Text under study ->
----

## The bitcoin mining algorithm from a programmer's viewpoint

26

25

This page: Blocks said mining is actually to solve a mathematical problem, but reading Block hashing algorithm doesn't give much help. I also tried reading bitcoind source code, but reading code takes much more time than reading documentation:)

And I have written a simple json-rpc client to call getwork() method to fetch the "data", but what should I do next to this "data"?

Anyone could explain the mining process in programmer's view?

----

Supplied material ->

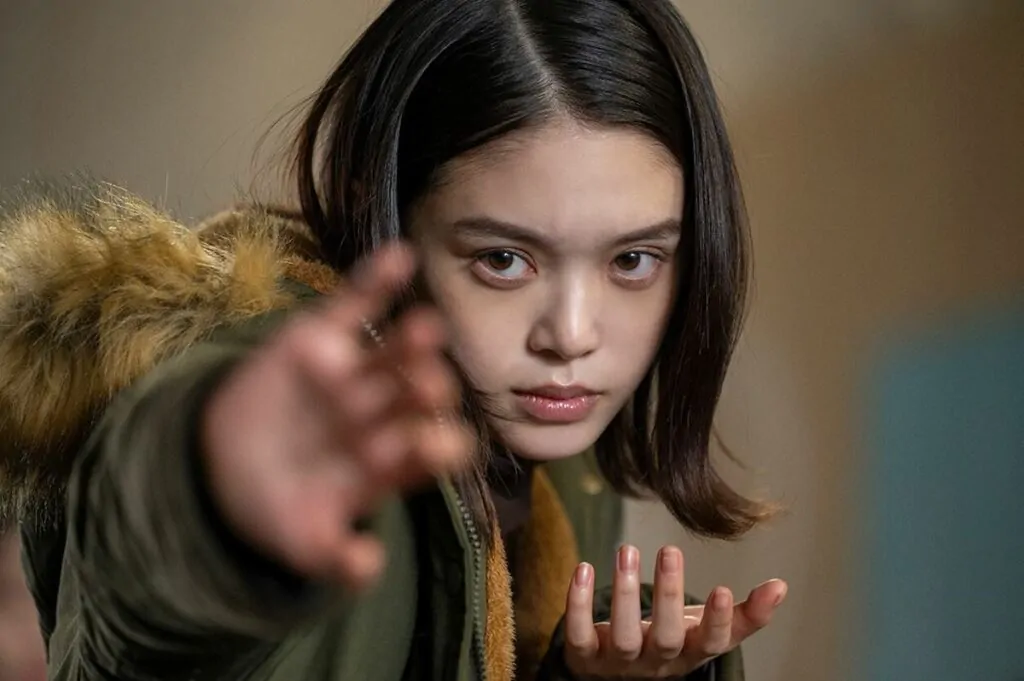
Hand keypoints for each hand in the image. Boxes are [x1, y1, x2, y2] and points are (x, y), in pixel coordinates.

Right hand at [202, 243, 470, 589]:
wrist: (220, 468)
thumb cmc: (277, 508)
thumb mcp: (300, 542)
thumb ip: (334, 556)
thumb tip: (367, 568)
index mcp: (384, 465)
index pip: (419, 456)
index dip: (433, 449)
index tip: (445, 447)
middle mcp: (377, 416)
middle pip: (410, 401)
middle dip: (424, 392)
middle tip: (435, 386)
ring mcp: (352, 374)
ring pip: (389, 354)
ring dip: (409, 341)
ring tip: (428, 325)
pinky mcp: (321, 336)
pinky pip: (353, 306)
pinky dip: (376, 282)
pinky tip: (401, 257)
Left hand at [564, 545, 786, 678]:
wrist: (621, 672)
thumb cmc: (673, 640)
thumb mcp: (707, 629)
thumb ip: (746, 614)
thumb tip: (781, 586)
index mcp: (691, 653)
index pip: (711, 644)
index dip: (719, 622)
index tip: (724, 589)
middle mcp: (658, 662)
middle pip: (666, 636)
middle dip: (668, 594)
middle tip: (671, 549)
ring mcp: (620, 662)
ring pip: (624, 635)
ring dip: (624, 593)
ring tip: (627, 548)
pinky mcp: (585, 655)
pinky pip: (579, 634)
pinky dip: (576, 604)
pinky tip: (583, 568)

----

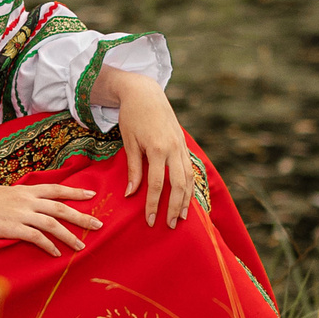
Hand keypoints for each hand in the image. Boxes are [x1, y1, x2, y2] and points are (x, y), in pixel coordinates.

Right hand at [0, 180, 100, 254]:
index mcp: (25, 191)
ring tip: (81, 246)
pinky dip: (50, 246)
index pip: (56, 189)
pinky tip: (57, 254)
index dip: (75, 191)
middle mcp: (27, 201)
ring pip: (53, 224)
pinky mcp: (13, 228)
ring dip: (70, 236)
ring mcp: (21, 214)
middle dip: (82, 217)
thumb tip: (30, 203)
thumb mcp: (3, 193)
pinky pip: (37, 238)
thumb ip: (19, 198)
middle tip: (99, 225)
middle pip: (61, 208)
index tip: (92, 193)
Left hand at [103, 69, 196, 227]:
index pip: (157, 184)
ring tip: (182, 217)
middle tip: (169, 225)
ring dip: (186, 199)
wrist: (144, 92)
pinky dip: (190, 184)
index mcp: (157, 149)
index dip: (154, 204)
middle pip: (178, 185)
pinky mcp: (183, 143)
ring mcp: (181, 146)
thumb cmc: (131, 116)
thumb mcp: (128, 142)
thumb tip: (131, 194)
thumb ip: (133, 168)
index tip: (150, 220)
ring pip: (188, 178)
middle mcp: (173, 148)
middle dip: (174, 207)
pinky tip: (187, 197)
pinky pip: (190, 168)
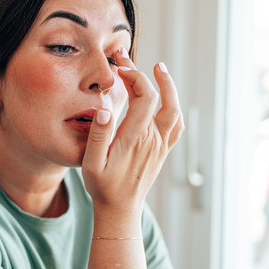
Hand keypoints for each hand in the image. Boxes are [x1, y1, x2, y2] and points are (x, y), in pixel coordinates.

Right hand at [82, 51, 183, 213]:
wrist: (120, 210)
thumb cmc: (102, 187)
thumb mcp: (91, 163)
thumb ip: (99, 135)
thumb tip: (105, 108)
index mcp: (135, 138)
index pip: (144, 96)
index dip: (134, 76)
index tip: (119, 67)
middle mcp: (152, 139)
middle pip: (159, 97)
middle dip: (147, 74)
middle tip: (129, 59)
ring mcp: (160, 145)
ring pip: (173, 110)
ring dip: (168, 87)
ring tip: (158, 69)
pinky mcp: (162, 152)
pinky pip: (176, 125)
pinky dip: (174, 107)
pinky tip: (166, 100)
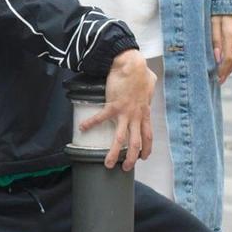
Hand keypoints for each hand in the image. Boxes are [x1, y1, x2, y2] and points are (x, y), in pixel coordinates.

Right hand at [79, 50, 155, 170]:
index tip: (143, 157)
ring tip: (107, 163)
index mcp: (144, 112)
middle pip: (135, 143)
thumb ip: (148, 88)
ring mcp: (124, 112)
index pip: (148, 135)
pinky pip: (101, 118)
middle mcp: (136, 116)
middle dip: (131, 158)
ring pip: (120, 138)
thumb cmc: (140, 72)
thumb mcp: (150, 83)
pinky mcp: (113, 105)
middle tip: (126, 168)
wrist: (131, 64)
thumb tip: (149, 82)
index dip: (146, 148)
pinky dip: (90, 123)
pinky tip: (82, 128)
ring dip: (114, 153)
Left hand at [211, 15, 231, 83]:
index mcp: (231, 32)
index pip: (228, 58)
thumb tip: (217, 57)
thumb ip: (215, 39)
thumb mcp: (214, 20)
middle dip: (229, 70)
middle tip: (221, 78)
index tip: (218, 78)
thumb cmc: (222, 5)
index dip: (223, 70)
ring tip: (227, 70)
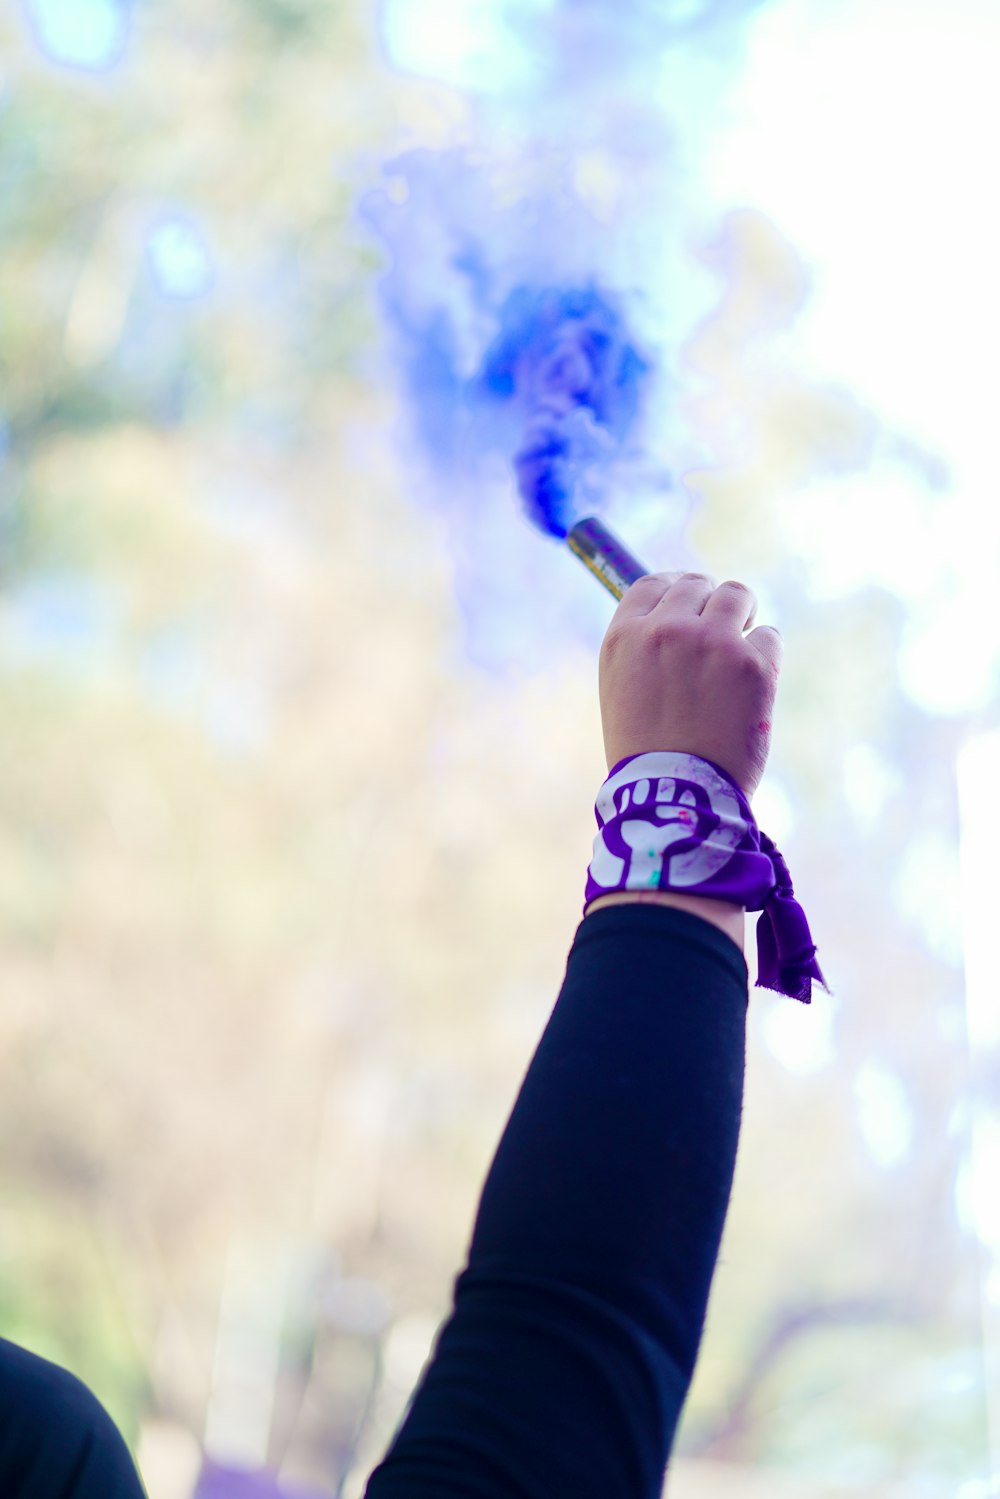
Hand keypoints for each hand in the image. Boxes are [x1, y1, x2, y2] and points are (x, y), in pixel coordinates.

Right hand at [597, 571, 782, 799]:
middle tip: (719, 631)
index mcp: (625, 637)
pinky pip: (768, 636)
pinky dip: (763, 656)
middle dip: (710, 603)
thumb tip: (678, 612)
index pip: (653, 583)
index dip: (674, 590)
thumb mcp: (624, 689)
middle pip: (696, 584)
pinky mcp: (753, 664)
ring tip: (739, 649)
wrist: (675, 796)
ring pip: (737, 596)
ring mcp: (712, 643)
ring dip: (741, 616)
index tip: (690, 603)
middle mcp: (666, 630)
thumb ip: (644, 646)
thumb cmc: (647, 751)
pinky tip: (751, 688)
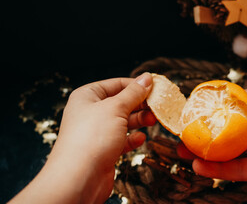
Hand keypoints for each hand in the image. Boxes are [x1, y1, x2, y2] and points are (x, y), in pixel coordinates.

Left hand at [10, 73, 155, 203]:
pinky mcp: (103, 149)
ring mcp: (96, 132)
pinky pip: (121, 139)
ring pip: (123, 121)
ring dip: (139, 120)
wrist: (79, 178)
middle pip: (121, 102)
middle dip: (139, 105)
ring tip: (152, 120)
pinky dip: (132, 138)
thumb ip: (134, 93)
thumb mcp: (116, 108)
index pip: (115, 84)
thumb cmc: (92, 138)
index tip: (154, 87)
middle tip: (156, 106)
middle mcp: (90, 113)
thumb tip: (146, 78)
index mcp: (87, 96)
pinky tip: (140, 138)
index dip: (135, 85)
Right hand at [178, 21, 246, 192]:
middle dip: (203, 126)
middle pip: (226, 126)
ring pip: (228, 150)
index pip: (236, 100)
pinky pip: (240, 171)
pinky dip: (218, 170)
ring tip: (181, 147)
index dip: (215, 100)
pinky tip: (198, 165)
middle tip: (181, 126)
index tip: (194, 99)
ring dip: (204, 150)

----

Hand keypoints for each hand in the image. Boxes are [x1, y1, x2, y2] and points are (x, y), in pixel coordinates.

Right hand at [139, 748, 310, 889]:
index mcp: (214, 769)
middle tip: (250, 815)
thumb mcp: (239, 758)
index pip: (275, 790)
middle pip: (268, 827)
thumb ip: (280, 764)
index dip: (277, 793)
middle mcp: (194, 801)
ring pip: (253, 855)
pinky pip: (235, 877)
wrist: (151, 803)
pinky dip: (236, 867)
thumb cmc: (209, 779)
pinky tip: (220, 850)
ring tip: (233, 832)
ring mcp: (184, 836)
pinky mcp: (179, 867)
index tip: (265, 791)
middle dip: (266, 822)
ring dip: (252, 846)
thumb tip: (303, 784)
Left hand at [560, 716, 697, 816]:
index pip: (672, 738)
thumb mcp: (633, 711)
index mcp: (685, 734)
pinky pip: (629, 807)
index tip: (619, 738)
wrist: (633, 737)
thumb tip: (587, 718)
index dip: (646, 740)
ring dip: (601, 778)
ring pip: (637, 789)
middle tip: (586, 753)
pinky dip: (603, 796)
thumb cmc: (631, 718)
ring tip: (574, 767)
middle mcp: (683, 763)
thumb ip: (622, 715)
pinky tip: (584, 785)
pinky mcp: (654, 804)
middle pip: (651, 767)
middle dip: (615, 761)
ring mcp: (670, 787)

----

Exercises ->
**1)** Say whether each statement agrees with the post on the bitcoin mining algorithm, answering yes or no and quoting the words of the post that decide it. (a) The writer found the Block hashing algorithm page very helpful. (b) The writer has built a json-rpc client that calls the getwork() method. (c) The writer finds reading code quicker than reading documentation.
**2)** Print the part of the post on the bitcoin mining algorithm between "This page: Blocks" and "in programmer's view?", inclusive.
**3)** Proceed with the post on the bitcoin mining algorithm, writing on from its last sentence.

List of answers ->
**1)**
(a) No: "reading Block hashing algorithm doesn't give much help"
(b) Yes: "I have written a simple json-rpc client to call getwork() method"
(c) No: "reading code takes much more time than reading documentation"

**2)**
This page: Blocks said mining is actually to solve a mathematical problem, but reading Block hashing algorithm doesn't give much help. I also tried reading bitcoind source code, but reading code takes much more time than reading documentation:)

And I have written a simple json-rpc client to call getwork() method to fetch the "data", but what should I do next to this "data"?

Anyone could explain the mining process in programmer's view?

**3)**
1but what should I do next to this "data"? Here's a short reference implementation. https://github.com/jgarzik/pyminer/blob/master/pyminer.py – Nick ODell – 2013-08-11T02:43:50.643

Also, explain the mining process in programmer's view is a pretty broad question. What specific problem are you trying to solve? – Nick ODell – 2013-08-11T02:45:04.100

@NickODell Thanks for your code! Now I understand how to create new blocks. But is each submitted block valid (bitcoin network will send bitcoin to this person)? I found Bitcoin wiki said only 6 blocks will be created every hour, Assume that 100 people get the block header by using getwork at same time with same difficulty, I think much more than 6 blocks will be created by these people. Am I right? – Mark Ma – 2013-08-11T05:12:09.657

Answering in order: No. No. – Nick ODell – 2013-08-11T05:53:44.273

possible duplicate of I am unable to figure the getwork api

– cdecker – 2013-08-12T20:58:47.447

@NickODell Sorry for my delay, I have something emergent these days. If not every submitted work is valid, how can bitcoin network tell which submitted solution is valid? Thanks – Mark Ma – 2013-08-15T05:14:47.147

37

The Mining Algorithm is as follows:

• Step 0 - Retrieve the hash of the previous block from the network.

• Step 1 - Gather a list of potential transactions known as a "block". This list of transactions comes from the peer-to-peer bitcoin network.

• Step 2 - Calculate a hash for a block of potential transactions along with a random number.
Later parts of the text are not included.